オリジナルエコバッグもブランディングの1つ

 エコバッグの持参の普及率はここ数年、かなり上がってきたように思います。どこも似たようなエコバッグが多い中、ご当地スーパーではオリジナルエコバッグも個性的です。例えば「成城石井」(東京)のオリジナルエコバッグの絵柄は「箱に入ったメロン」。これは創業当時、同社が果物を中心に扱っていたことを表しています。

 知る人ぞ知る、オリジナルエコバッグの先駆け的存在である「ユニオン」(神奈川)も負けてはいません。

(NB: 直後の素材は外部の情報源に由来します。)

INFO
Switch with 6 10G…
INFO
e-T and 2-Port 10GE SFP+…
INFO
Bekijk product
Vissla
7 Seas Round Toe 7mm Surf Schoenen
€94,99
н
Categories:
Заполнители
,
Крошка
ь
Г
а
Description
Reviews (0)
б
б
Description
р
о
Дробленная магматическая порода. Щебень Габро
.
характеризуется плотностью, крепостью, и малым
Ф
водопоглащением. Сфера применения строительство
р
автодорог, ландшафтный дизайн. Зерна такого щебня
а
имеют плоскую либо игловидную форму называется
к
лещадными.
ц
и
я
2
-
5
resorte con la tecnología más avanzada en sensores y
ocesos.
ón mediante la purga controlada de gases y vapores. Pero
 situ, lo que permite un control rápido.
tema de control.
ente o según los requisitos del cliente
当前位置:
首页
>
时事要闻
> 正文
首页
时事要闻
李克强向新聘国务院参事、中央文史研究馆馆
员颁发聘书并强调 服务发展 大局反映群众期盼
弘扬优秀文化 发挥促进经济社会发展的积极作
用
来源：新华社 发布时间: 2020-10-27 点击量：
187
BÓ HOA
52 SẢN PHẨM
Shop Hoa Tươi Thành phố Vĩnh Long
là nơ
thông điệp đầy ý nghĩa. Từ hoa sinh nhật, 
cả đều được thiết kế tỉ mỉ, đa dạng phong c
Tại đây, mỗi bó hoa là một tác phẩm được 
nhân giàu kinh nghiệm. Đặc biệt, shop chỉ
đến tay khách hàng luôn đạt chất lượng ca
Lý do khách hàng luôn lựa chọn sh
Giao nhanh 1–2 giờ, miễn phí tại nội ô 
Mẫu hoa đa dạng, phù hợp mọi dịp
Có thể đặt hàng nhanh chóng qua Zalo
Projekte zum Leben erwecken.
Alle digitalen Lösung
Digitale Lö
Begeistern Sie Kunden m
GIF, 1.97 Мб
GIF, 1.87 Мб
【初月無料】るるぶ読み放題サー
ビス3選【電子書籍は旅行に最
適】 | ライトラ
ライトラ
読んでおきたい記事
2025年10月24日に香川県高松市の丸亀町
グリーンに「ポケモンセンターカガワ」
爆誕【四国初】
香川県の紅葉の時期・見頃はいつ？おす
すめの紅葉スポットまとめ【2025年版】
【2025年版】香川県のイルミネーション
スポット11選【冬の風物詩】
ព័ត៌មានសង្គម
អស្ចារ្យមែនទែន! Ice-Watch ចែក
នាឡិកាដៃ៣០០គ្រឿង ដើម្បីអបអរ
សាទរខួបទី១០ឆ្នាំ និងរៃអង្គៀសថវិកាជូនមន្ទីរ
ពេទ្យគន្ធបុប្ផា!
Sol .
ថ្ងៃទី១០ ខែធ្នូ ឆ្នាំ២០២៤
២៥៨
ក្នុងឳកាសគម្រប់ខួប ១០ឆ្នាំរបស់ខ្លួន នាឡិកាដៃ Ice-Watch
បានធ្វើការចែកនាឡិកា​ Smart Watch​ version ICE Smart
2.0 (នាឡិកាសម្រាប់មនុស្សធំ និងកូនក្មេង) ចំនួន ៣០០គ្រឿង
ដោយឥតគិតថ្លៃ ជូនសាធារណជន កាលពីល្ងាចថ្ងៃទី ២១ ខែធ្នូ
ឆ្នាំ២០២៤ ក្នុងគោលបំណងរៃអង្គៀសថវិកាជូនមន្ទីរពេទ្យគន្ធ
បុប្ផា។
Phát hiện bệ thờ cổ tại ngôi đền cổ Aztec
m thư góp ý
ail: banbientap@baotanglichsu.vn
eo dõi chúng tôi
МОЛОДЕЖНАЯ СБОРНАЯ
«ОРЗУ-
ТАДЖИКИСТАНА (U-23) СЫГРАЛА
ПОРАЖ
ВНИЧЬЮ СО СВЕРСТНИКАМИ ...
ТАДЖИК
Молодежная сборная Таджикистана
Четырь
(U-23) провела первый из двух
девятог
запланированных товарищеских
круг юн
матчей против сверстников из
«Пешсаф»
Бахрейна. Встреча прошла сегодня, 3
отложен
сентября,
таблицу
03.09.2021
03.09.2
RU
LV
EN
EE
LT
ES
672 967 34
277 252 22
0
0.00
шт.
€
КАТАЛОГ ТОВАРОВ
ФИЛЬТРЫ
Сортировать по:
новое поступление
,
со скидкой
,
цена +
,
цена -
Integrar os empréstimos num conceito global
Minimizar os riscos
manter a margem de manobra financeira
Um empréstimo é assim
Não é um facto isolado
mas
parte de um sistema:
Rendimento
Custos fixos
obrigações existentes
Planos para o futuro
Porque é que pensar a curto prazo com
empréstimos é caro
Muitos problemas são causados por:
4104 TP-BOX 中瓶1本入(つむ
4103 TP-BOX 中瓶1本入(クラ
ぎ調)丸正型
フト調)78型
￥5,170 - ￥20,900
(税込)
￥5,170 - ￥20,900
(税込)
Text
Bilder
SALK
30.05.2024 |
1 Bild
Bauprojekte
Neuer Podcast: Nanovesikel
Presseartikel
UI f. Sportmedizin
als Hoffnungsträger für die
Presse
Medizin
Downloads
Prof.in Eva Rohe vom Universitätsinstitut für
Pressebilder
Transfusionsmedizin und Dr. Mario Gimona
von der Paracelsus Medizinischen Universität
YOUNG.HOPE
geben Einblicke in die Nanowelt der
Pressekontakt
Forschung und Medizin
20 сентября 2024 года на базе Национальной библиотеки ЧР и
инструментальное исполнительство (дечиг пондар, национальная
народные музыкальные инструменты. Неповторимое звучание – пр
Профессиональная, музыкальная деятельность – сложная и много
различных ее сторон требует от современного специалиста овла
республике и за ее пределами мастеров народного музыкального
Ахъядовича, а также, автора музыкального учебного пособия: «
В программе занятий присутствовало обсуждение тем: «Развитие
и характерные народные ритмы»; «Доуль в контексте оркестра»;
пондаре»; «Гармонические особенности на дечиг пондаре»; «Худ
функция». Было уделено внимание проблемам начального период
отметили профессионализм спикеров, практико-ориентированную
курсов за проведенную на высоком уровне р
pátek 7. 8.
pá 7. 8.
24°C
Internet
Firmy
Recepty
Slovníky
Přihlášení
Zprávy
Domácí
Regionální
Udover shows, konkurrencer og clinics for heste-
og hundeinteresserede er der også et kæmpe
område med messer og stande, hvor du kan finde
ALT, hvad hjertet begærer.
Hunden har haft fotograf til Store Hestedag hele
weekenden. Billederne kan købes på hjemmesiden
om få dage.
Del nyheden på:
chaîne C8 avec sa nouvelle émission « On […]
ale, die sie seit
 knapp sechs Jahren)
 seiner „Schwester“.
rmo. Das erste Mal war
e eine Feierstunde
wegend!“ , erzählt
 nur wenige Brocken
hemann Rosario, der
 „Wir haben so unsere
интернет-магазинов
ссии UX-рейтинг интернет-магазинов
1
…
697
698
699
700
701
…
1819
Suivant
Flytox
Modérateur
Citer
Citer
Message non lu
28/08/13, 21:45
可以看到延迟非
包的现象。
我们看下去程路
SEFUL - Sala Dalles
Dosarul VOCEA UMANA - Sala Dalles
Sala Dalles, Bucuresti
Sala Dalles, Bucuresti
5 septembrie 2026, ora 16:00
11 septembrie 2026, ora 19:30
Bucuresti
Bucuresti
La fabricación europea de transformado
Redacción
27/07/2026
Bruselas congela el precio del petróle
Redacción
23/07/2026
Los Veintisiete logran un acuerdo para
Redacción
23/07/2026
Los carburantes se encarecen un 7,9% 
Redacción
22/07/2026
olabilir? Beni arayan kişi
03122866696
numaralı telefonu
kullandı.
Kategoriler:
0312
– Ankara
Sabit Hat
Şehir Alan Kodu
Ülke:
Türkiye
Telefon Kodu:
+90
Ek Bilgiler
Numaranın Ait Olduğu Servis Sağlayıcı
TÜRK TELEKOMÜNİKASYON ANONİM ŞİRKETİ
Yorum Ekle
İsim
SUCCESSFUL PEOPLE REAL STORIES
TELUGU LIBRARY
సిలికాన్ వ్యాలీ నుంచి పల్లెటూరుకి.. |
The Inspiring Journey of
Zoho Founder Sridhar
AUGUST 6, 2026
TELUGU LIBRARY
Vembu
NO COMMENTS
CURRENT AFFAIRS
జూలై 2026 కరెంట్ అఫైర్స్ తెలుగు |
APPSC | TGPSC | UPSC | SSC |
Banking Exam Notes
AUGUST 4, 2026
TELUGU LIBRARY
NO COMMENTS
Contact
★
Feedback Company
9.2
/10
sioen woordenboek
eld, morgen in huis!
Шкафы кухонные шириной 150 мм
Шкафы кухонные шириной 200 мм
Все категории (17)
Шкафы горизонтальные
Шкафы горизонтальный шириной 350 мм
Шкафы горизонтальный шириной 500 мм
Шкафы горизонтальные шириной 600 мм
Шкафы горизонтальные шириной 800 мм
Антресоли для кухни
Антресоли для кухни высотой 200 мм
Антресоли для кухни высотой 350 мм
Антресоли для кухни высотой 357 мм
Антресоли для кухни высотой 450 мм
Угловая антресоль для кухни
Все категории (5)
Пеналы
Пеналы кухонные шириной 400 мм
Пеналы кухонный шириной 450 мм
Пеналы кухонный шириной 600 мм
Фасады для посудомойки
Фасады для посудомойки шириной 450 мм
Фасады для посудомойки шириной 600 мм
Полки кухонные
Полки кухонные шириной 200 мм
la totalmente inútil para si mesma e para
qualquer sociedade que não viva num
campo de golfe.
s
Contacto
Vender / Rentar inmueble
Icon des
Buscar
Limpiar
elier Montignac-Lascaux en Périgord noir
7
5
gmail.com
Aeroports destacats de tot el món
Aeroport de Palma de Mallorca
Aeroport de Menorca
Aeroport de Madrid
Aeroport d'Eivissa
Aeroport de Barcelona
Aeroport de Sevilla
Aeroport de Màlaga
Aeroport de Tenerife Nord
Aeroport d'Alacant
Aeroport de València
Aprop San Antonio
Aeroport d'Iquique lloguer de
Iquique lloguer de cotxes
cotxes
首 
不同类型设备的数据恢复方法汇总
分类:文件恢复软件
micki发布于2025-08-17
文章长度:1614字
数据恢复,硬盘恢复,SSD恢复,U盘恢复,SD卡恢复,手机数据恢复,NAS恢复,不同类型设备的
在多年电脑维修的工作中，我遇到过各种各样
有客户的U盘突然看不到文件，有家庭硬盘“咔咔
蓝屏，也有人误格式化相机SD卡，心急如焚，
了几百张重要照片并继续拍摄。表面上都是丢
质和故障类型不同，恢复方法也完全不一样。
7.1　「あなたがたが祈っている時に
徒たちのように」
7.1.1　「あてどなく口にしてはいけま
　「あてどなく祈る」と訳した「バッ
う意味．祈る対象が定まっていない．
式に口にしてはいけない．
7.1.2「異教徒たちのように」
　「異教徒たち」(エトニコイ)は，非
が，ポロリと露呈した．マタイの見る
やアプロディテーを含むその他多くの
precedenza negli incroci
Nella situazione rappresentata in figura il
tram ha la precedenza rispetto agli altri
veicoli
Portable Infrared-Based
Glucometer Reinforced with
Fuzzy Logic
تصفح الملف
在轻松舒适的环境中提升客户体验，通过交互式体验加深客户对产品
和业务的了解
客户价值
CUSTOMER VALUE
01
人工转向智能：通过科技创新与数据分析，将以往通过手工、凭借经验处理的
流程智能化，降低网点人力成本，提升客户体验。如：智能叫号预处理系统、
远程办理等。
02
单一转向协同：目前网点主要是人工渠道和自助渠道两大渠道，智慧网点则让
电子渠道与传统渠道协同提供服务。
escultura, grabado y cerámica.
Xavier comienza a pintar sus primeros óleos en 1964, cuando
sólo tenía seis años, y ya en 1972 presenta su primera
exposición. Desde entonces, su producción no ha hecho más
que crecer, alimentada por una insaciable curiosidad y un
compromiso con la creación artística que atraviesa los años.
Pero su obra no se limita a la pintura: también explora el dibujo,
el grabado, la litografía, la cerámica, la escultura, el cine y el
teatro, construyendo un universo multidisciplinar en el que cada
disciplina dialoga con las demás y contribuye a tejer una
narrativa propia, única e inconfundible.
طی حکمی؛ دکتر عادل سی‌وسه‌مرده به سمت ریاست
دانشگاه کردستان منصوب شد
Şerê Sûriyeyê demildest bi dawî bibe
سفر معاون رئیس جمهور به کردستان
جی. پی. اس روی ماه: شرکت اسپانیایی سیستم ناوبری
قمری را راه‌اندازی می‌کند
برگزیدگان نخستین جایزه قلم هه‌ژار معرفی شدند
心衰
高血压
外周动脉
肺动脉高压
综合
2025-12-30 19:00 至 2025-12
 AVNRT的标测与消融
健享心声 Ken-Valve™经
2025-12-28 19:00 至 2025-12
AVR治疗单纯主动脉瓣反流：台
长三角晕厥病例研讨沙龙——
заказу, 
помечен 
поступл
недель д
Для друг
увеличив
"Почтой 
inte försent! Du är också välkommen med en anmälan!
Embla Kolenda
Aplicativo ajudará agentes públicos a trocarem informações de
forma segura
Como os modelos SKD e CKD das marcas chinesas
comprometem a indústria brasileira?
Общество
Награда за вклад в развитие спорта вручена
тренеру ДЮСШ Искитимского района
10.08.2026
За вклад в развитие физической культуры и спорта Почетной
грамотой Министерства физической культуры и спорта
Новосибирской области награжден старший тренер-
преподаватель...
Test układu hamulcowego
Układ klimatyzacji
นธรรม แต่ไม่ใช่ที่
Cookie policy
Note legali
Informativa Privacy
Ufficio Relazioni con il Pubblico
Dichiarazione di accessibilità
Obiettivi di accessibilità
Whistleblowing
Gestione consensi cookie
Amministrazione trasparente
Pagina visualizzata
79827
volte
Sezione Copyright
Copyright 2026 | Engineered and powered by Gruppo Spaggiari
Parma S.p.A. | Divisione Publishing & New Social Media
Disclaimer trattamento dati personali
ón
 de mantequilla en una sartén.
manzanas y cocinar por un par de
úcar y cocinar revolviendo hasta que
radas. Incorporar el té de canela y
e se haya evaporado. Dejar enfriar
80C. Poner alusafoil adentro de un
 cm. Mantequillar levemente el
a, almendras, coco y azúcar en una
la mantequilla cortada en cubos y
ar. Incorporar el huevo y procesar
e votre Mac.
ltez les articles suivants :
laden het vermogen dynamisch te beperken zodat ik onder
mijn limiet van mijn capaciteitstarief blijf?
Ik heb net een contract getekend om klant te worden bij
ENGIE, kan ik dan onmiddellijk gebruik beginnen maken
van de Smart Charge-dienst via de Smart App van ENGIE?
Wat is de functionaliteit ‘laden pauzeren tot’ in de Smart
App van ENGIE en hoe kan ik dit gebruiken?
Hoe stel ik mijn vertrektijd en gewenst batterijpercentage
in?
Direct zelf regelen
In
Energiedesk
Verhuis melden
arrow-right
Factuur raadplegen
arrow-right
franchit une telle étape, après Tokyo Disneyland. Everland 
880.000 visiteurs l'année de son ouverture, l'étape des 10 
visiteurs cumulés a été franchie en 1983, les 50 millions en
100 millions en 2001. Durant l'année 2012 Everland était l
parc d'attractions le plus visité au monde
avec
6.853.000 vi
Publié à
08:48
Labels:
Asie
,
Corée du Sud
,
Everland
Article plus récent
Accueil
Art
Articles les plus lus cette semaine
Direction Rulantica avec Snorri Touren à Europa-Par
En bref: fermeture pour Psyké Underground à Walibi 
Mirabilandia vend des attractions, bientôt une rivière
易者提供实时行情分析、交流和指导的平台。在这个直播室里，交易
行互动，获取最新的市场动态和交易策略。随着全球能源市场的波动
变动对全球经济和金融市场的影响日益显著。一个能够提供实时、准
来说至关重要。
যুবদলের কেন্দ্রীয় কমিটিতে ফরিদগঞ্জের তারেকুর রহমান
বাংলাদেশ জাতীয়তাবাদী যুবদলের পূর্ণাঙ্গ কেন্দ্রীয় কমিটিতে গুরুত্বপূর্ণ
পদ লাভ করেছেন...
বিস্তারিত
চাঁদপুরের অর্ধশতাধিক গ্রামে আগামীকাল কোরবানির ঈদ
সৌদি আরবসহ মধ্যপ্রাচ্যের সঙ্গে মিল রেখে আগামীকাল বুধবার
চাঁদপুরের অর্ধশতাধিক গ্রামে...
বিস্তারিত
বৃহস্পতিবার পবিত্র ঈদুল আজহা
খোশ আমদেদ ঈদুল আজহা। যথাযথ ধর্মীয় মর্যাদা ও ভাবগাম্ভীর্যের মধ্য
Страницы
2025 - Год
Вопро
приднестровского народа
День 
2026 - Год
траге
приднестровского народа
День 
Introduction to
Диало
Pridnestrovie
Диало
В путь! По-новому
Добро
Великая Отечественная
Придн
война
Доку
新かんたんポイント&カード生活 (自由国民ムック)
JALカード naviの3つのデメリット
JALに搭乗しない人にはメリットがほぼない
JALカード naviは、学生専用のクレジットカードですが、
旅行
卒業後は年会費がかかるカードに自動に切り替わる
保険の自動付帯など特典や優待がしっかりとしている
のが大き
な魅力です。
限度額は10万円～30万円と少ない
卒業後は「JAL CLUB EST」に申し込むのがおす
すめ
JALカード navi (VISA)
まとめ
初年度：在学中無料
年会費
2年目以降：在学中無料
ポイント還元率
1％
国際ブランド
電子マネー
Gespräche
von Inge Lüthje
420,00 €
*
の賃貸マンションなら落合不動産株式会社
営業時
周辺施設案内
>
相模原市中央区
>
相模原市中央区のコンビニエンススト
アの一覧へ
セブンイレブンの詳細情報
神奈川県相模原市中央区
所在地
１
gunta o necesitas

米国らしいラフさと日本的な実直さのサジ加減が絶妙なユニオンでは、老いも若きも喜々としてこのバッグを持っています。

 何とユニオン元町店では、店内に「ユニオンのオリジナルバッグを持って海外旅行をした人たちのスナップ写真」が展示されているとのこと。後日、私もお店に行ってみると、そこにはバッグを手に楽しそうにほほ笑む人々の姿を収めた写真がところ狭しと並べてありました。

 オリジナルバッグを持っていることがうれしくて、つい旅先にまで持っていってしまう。ユニオンがどんなときでもお客さんの生活に溶け込んでいることの表れでもありますよね。

ユニオン ユニオン店内のようす

 また、地域性をうまく利用しているのが、岡山県にある「マルナカ」下柳店が販売する岡山デニムのエコバッグ。倉敷市児島は明治時代から「繊維の町」として知られ、学生服の生産量が国内トップ。現在でも男子学生服の約7割が児島で生産されています。この技術を生かし、国産ジーンズ発祥の地としても有名になりました。岡山デニムには、海外のファッションブランドからも注文が入るほどです。

森井さんが驚いた、イッショクタにできないご当地スーパー

 私たちの勝手なイメージなのかもしれませんが、ご当地スーパーというと、どうしても地域の県産フェアを思い浮かべて、その土地の地場のモノを過大に期待してしまいます。

 「きりたんぽ」といえば、秋田名物のひとつ。ところが、秋田を除く東北のスーパーマーケットでは売られているのに、肝心な本拠地であるはずの秋田のスーパーマーケットではきりたんぽが取り扱われていなかったことに、森井さんはとても驚いたそうです。

 店員さんをはじめ、いろいろな人に聞いてみた結果、森井さんが出した答えは「きりたんぽはすでに郷土料理の殿堂入りを果たしており、(もともと囲炉裏で食べるものだし)そう頻繁には食卓に上がらないのでは。それに家庭で作るのに難しいものではないので、わざわざスーパーで買わない人も多いのかも」というもの。

 同じく秋田の塩魚汁(しょっつる)も然り。このような「この県には必ずやいっぱいあるだろうと思っていたものが、実際に行ってみると案外そうでもない」というケースが多いというのは意外です。

 一方で森井さんは、自県の産品が多い県のベスト5は、「北海道」「島根」「三重」「徳島」「沖縄」を挙げます。当たり前のように県産品が並んでいて、それが当たり前のように売れていく。北海道や沖縄の人は、自分たちが住む土地に対する愛着が深いとはよく聞きますが、他の3県は意外ですよね。